Thursday, April 24, 2008

Weaknesses

This poem (which may or may not be published on the website yet) recently won me US$100. Not enough for a washing machine. But enough for these three books, a pair of sexy, sexy dancing heels, and 2 bus fares. Which, while I still will have to wash my clothes by hand, has the advantage of making me one very, very tall washerwoman with some intelligent subject matter to ponder while taking a scrub brush to my jeans. This is how I rationalize my serious weakness for anything with a bit of clever leather and a heel in a size 39...and my even more serious weakness for books of all languages and ages and states of being. I restrained myself today. For which my pocketbook and my bookshelves are extremely grateful. (In defense? The shoes were on sale and there was a promotional discount on one of the books...defensible, no?)





The books are:

-a real, live Portuguese dictionary. The bilingual ones aren't cutting it anymore, and this little student edition was 10% the cost of the real thing.

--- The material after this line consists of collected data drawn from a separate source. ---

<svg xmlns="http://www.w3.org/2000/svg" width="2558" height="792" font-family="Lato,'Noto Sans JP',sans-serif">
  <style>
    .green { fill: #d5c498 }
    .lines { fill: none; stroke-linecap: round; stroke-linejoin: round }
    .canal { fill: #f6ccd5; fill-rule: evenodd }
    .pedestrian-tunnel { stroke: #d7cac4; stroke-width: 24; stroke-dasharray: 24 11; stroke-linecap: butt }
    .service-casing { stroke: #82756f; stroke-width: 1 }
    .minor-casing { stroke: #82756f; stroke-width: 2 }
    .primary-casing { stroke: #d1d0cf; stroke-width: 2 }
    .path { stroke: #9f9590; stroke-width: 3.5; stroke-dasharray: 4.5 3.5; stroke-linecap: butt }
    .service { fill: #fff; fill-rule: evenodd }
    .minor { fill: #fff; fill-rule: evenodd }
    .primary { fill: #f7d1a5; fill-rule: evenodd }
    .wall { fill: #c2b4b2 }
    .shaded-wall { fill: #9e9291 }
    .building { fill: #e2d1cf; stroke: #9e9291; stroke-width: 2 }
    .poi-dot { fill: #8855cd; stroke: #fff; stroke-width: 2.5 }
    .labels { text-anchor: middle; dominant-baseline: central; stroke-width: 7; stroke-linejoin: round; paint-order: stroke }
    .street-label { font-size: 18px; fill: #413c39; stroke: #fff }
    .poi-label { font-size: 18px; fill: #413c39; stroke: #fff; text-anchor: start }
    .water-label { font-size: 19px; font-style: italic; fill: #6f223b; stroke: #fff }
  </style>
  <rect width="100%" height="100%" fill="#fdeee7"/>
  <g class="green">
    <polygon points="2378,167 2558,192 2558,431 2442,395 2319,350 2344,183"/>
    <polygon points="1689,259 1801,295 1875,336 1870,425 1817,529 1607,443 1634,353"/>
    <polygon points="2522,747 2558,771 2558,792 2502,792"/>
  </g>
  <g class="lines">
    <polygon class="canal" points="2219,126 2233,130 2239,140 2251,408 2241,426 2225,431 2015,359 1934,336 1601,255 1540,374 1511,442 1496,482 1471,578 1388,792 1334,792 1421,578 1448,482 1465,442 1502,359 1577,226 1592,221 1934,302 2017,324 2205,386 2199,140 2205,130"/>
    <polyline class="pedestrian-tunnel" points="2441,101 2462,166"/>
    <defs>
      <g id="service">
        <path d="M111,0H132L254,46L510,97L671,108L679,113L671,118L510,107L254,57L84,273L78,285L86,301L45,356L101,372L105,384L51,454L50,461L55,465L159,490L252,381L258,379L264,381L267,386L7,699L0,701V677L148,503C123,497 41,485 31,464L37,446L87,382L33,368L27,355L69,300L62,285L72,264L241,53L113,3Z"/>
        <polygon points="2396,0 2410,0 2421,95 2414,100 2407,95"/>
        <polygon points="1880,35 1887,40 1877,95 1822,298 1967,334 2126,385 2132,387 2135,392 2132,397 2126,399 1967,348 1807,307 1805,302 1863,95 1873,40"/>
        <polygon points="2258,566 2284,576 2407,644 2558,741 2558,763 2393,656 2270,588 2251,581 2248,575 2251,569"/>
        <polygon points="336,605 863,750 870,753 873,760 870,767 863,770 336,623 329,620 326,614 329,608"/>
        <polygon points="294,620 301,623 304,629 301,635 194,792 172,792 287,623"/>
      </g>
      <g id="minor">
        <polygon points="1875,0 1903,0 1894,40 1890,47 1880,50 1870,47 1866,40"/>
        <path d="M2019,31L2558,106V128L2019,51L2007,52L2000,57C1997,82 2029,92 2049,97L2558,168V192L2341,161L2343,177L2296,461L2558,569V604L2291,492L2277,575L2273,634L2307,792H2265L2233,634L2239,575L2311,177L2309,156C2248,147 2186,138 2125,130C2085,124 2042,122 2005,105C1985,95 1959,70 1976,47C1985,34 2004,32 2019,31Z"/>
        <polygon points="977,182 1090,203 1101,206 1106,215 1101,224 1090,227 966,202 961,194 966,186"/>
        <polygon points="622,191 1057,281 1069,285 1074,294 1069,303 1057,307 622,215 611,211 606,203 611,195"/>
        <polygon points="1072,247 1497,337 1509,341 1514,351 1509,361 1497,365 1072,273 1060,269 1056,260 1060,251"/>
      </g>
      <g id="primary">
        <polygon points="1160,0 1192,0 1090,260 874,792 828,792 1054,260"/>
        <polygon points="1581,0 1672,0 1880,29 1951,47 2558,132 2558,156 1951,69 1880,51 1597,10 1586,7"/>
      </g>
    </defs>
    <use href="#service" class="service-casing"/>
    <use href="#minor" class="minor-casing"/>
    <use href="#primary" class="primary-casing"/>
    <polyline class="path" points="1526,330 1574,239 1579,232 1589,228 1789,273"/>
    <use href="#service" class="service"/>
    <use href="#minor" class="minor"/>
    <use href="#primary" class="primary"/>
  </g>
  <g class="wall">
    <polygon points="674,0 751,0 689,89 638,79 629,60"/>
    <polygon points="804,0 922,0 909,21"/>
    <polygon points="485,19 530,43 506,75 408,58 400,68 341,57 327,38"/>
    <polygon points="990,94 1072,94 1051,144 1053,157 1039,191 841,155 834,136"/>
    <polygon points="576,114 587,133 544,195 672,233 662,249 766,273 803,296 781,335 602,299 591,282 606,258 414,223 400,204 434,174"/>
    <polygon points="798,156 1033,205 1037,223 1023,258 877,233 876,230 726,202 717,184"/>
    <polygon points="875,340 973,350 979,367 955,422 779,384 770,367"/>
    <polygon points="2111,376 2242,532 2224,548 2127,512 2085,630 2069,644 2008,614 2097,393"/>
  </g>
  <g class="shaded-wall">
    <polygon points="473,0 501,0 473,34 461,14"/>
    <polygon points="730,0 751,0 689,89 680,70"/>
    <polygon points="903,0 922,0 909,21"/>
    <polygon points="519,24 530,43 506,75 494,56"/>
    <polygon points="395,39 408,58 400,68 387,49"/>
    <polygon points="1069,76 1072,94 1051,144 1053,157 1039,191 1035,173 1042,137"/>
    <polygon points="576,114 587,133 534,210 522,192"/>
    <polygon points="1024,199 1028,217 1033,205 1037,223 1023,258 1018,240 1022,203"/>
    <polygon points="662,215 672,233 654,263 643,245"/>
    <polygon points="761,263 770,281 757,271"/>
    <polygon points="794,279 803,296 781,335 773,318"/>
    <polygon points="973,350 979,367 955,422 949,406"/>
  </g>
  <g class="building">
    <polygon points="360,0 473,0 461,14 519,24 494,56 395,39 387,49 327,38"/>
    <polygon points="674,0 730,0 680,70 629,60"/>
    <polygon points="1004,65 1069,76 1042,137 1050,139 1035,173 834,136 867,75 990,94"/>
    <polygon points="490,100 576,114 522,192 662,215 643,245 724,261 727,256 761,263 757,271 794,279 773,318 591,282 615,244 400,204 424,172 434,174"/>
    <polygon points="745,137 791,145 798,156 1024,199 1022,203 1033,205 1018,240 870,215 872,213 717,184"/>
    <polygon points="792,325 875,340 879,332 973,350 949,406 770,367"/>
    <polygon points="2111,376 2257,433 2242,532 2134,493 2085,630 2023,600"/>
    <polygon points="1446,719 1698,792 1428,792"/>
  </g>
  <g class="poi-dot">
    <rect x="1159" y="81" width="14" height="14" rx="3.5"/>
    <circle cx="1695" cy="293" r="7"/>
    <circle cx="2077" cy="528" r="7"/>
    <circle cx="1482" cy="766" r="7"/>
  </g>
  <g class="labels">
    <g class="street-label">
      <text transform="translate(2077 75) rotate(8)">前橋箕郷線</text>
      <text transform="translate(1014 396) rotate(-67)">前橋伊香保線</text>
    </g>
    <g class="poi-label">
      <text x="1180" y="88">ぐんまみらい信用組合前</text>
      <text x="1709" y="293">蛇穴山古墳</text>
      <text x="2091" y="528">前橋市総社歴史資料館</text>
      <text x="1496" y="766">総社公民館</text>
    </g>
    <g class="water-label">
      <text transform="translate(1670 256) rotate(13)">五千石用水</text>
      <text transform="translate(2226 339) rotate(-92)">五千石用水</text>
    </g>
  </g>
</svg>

-Predictably Irracional, which I read about in a magazine down here and have found fascinating reading. The subject matter falls somewhere in the hazy spheres between psychology, behavioral studies, marketing research and economics.

-A Concise History of Brasil. Because my knowledge of that subject is woefully, woefully lacking. And concise is a good place to start. All the other history books were about the royal court in Rio de Janeiro in the early 1800's or wild-west-type renegades, neither of which felt appropriate for winter reading.

(Not on this list, but purchased this week, was a book of Biblical stories by famous and not-so-famous authors. I'd say about 2/3 of the book is represented by South American or Spanish-speaking authors and the other 1/3 spans the rest of the continents and language groups (Russian, English, French). There are some fantastic stories in this collection. Note: Mark Twain, "The Diary of Adam and Eve," HonorĂ© de Balzac, “Jesus Christ in Flanders,” and Leopoldo Lugones, “The Rain of Fire." Excellent. Excellent.)

I broke the shoes in while talking on the phone with a friend, dancing invisible samba in my living room and then propping myself, in pyjamas, up into the hammock, with these 3-inch tall pieces of magic still on my feet. As is evidenced by this photo:



Now all I need is a pair of ballet slippers. To throw into my bag so that when I can't take being 6 feet tall anymore, I don't have to walk around barefoot.

2 comments:

Julie said...

Those are almost as pretty as the girl wearing them! If it counts for anything, I fully support all of your purchases. You won a poetry prize! You absolutely must celebrate. And it`s not like you`re going to stick the shoes on a shelf and never wear them again. No guilt - enjoy your life in Brazil, and enjoy the magnificent person that is Jenna Pashley.

I met a Brazilian guy while out dancing tonight. Man, those guys can dance.

Liz said...

those are fabulous!! i love super high heels too... but hate being almost 6 feet tall. kudos for being able to walk proudly. and congratulations on your poem!